LAKE ATITLAN: Located in the western highlands, this mountainous region is known for its indigenous traditions, folklore and the resplendent Lake Atitlán. The Lake is an ultimate high for hopeless romantics and adventurers. Atitlán is recognized to be the deepest lake in Central America with a maximum depth of 340 meters. The lake is shaped by deep escarpments, which surround it, and by three volcanoes on its southern flank. It is renowned as one of the most beautiful lakes in the world.
The fertile soils of these winding mountains, magical volcanoes and beautiful valleys, became the land of the Cack’chiquel, Quek’chi, Mam and Tzutujil, ethnic Mayan groups whose traditional indigenous culture continues to reign and develop. Lake Atitlán (Lago de Atitlán) is a large endorheic lake “one that does not flow to the sea”..
The lake basin supports extensive coffee growth and a variety of farm crops, most notably corn. Other significant agricultural products include onions, beans, squash, tomatoes, cucumbers, garlic, chile verde, strawberries, avocados and pitahaya fruit. The lake itself is rich in animal life, which provides a significant food source for the largely indigenous population.
Santiago Atitlán is the largest of the lakeside communities, and is noted for its worship of Maximón, an idol formed by the fusion of traditional Mayan deities, Catholic saints and conquistador legends. The institutionalized effigy of Maximón is under the control of a local religious brotherhood and resides in various houses of its membership during the course of a year, being ceremonially moved in a grand procession during Semana Santa.
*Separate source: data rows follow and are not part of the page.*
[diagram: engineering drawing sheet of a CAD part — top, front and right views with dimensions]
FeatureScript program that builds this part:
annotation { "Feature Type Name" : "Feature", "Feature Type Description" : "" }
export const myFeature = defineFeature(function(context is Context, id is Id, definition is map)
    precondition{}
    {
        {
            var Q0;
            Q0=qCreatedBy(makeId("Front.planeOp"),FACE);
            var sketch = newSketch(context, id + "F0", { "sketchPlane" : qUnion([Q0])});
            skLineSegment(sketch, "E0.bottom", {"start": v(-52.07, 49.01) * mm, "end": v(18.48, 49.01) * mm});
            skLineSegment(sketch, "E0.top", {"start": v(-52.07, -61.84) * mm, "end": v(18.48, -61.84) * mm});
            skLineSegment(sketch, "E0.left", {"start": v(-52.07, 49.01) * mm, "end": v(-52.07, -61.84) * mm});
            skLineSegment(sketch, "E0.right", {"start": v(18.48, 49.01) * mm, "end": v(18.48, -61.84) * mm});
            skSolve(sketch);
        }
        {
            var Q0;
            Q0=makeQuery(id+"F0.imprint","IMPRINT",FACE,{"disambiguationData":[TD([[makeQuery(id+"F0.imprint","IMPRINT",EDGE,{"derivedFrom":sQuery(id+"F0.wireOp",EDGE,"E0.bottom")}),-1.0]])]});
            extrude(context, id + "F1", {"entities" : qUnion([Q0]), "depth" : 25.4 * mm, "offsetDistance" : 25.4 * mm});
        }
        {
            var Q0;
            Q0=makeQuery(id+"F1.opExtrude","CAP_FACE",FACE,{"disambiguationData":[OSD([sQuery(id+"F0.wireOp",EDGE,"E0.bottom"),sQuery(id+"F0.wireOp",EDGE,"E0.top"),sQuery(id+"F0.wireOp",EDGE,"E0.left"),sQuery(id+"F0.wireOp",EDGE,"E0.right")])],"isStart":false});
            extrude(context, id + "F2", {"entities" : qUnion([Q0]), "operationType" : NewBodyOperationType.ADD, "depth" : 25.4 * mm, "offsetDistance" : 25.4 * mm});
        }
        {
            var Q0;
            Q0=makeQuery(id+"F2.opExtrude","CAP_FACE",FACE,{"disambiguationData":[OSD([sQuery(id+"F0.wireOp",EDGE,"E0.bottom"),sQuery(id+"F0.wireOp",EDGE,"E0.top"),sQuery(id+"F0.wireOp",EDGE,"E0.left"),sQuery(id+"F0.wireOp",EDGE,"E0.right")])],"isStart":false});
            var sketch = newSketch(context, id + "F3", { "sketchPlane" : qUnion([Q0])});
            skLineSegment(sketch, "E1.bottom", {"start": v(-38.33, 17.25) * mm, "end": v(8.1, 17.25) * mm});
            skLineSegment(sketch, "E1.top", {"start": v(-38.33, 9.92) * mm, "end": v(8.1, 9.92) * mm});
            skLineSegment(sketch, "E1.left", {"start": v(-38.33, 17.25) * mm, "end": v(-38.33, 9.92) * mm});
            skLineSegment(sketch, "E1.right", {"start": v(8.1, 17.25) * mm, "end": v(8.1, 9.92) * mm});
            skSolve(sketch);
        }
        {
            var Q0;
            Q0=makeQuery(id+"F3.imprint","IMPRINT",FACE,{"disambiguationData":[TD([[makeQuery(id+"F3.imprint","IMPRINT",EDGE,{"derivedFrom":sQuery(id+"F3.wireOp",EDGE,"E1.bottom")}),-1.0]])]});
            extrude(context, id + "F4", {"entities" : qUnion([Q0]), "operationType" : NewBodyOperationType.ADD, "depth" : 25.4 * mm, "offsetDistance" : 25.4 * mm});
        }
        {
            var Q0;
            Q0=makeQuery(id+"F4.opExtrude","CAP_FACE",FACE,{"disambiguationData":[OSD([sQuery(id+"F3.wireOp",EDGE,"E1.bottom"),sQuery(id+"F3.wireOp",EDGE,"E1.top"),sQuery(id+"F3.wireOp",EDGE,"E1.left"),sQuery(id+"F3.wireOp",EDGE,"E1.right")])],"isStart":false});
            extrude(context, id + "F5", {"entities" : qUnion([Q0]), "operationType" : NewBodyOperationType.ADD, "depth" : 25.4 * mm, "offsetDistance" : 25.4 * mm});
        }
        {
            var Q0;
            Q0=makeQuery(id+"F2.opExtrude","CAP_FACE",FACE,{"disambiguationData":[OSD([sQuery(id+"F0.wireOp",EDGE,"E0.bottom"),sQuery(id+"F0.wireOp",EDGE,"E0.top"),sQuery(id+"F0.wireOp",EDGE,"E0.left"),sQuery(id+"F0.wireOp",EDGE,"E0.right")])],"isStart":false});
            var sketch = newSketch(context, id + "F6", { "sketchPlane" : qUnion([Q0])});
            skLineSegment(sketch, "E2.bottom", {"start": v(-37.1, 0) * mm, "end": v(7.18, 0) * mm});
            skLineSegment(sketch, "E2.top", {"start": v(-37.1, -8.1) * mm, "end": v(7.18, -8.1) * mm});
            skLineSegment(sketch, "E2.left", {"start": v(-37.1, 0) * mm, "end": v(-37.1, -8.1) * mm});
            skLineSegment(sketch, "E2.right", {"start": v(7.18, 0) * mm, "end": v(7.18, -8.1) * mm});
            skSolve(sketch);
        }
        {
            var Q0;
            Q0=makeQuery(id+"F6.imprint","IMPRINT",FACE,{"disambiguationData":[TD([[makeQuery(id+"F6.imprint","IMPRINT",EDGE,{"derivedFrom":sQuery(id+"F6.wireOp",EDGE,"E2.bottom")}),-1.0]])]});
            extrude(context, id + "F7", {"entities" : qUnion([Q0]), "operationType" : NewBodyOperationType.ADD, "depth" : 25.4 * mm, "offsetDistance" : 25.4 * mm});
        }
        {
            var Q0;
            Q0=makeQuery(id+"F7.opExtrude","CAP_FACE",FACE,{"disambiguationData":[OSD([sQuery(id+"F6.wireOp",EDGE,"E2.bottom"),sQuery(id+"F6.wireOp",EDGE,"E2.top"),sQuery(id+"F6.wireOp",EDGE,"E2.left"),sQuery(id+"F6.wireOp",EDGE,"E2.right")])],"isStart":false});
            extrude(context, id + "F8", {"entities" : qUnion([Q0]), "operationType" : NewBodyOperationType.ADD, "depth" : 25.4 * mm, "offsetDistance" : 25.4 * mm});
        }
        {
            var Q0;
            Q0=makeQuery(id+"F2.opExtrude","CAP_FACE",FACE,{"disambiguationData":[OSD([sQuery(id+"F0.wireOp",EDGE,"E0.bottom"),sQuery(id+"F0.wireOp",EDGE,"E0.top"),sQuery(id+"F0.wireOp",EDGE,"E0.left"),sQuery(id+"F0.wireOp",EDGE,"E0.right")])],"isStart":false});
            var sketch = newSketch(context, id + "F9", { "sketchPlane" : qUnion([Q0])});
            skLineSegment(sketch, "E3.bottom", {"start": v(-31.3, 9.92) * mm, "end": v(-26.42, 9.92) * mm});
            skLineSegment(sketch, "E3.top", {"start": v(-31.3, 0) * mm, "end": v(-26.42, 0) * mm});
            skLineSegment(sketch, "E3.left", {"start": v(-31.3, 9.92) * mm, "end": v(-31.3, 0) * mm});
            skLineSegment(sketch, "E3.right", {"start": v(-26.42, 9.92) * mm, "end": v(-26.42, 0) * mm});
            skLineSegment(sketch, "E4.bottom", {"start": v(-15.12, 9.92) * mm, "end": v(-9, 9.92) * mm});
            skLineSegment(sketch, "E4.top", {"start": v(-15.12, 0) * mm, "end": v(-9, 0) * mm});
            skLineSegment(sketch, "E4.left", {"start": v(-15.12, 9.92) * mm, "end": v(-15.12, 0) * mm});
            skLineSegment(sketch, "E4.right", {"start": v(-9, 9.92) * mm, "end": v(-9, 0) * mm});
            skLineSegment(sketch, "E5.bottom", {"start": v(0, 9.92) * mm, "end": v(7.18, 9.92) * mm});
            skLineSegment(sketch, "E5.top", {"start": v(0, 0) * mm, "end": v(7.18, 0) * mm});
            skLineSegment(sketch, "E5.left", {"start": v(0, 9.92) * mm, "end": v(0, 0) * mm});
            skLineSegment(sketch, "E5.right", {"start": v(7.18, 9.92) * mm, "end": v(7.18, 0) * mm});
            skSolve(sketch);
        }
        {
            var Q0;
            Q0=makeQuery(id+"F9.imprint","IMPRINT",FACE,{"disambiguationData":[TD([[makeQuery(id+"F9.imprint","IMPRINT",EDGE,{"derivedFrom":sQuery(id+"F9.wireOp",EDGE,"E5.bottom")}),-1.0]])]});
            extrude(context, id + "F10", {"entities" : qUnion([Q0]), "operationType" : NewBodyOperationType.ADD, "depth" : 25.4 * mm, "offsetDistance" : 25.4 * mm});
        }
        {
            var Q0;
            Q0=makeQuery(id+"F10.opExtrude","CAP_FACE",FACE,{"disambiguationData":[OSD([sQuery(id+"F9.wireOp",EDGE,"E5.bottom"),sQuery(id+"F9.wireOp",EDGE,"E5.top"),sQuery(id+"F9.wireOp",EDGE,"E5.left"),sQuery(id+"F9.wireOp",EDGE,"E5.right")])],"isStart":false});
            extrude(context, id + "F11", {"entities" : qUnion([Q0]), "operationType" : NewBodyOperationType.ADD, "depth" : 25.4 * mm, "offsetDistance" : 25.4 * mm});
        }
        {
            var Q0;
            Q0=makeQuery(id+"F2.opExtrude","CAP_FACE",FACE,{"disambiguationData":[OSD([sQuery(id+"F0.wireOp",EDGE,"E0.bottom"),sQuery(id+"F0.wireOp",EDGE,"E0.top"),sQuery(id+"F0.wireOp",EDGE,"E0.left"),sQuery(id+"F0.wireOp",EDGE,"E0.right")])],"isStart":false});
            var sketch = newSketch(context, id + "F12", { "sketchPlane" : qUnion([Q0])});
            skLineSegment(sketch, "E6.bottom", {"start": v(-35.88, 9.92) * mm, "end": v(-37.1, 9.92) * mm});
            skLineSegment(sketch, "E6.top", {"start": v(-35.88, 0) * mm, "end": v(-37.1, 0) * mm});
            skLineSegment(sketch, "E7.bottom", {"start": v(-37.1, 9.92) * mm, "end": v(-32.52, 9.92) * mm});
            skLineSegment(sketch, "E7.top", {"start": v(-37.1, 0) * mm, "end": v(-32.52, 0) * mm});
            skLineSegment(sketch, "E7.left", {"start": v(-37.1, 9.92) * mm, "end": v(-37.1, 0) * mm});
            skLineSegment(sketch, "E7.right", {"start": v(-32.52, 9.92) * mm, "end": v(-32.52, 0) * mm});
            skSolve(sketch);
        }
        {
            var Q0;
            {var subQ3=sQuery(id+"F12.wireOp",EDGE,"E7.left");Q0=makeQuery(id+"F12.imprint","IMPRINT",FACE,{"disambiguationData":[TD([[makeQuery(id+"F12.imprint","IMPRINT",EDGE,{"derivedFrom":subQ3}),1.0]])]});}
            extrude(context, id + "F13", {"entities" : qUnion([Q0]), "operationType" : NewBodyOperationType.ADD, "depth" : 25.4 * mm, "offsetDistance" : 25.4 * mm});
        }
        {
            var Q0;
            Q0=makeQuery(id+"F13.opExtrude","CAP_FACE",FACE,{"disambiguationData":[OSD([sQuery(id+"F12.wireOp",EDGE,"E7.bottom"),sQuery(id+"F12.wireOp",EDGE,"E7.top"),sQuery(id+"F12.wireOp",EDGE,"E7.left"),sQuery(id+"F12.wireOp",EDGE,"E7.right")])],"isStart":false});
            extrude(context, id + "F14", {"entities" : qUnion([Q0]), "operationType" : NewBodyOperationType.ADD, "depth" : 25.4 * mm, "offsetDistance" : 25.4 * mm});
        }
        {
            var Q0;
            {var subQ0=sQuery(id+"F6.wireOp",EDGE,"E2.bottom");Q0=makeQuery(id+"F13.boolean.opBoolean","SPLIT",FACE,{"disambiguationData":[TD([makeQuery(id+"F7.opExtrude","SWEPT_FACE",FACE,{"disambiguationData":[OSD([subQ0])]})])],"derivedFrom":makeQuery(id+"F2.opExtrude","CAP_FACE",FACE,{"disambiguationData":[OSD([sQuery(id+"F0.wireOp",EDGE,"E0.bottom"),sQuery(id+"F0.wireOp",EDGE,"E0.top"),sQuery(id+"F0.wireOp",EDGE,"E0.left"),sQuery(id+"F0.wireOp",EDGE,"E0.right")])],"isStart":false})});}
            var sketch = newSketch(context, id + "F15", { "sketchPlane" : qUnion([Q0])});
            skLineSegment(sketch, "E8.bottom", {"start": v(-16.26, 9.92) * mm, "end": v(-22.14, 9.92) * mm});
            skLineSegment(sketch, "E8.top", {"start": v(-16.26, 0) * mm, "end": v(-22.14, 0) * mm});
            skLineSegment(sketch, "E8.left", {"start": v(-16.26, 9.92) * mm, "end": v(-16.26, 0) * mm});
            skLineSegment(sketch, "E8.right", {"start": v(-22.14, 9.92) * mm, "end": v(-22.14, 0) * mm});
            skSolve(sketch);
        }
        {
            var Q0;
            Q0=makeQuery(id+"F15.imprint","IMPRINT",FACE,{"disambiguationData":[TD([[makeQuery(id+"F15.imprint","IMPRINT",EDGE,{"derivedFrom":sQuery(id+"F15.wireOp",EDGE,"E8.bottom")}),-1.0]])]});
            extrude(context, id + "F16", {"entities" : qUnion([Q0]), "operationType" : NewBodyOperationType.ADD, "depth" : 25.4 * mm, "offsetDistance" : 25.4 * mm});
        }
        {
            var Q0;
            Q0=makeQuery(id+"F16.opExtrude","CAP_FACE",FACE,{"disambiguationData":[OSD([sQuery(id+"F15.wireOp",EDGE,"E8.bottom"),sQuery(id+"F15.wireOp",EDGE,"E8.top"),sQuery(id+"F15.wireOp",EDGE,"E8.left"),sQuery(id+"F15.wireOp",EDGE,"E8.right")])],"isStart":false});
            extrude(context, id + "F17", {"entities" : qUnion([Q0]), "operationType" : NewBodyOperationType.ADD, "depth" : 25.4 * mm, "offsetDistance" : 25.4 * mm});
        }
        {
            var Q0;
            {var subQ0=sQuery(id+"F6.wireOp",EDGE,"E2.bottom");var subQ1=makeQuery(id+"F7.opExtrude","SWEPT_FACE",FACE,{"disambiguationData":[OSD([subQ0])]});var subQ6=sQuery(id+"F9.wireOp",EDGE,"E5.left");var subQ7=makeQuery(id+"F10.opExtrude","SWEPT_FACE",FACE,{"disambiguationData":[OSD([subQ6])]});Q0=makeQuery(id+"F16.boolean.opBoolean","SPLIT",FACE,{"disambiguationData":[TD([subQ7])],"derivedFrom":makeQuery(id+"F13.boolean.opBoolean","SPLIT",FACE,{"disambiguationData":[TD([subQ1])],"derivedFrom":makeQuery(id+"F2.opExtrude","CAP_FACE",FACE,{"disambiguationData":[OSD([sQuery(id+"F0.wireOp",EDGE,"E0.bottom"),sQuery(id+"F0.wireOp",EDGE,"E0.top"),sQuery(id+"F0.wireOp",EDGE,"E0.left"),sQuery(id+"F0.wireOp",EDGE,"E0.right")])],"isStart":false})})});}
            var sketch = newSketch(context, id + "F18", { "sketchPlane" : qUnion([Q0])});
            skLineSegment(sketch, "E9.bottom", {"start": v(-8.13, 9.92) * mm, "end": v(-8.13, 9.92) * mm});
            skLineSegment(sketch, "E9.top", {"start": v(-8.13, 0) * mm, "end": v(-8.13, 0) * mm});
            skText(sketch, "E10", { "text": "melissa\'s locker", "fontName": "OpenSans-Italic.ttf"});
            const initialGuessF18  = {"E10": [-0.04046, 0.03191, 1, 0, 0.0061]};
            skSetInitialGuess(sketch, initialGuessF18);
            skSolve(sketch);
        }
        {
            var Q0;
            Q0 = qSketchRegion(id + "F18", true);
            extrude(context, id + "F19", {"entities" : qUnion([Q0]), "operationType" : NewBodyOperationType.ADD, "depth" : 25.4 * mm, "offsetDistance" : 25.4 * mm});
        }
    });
The smaller villages of Santa Cruz, San Juan and Santa Catarina are centers of the traditional textile production. Multi-colored fabrics are hand-woven on back-strap looms unchanged over the centuries. Each day hundreds of Maya pescadors (fishermen) ply the lake in hand-hewn wooden cayukas (boats) in search of the days catch. Along the lakeshore the women gather to socialize, bath and wash. On the mountainsides are fields of corn and coffee tended by the villagers.
Coordinates: 14°42′N 91°12′W
GEOLOGY: The lake is volcanic in origin, filling an enormous caldera formed in an eruption 84,000 years ago. Continued volcanic activity formed the three towering volcanoes we see today, El Tolimán, Atitlán, and San Pedro, reaching up to 3357 meters above sea level in the southern shores. These are joined by the Cerro Chicul or Santa Clara peak, reaching approximately 2430 meters above sea level. And on the western shores are Cerro San Marcos and Cerro Cristalino, subsidiary cones of the three volcanoes, with their peaks reaching 2918 and 2251 meters above sea level respectively. Adding the adjacent mountains and other nearby Cerros, rising up to a 1000 meters on both sides, and you have a natural picturesque frame for the lake. It is a true awe inspiring setting for the lake’s water surface which measures approximately 125 square kilometers, 18 km across at its widest point, 400m deep at the center, and situated at 1560 meters above sea level.
WEATHER: The highlands and Lake Atitlán’s climate is lovely year round and makes travel possible at any time. The rainy season is from May to November, although the mornings are generally clear, warm, and dry. Rains may happen in the early evenings, with cooler temperatures at night. Temperatures rarely vary with daytime highs ranging from the 60s F to the 80s F, and overnight lows in the 50s F or 60s F. The water temperature of the lake is 72º F year round.
CULTURE: The lake is surrounded by 14 villages, in which the Mayan culture is still prevalent and traditional dress is worn. The Maya people of Atitlán are predominantly Tz’utujil on the south shore and Kaqchikel on the east and north shore. During the Spanish conquest of the Americas, the Kaqchikel allied themselves with the invaders to defeat their historic enemies the Tz’utujil and Quiché Maya.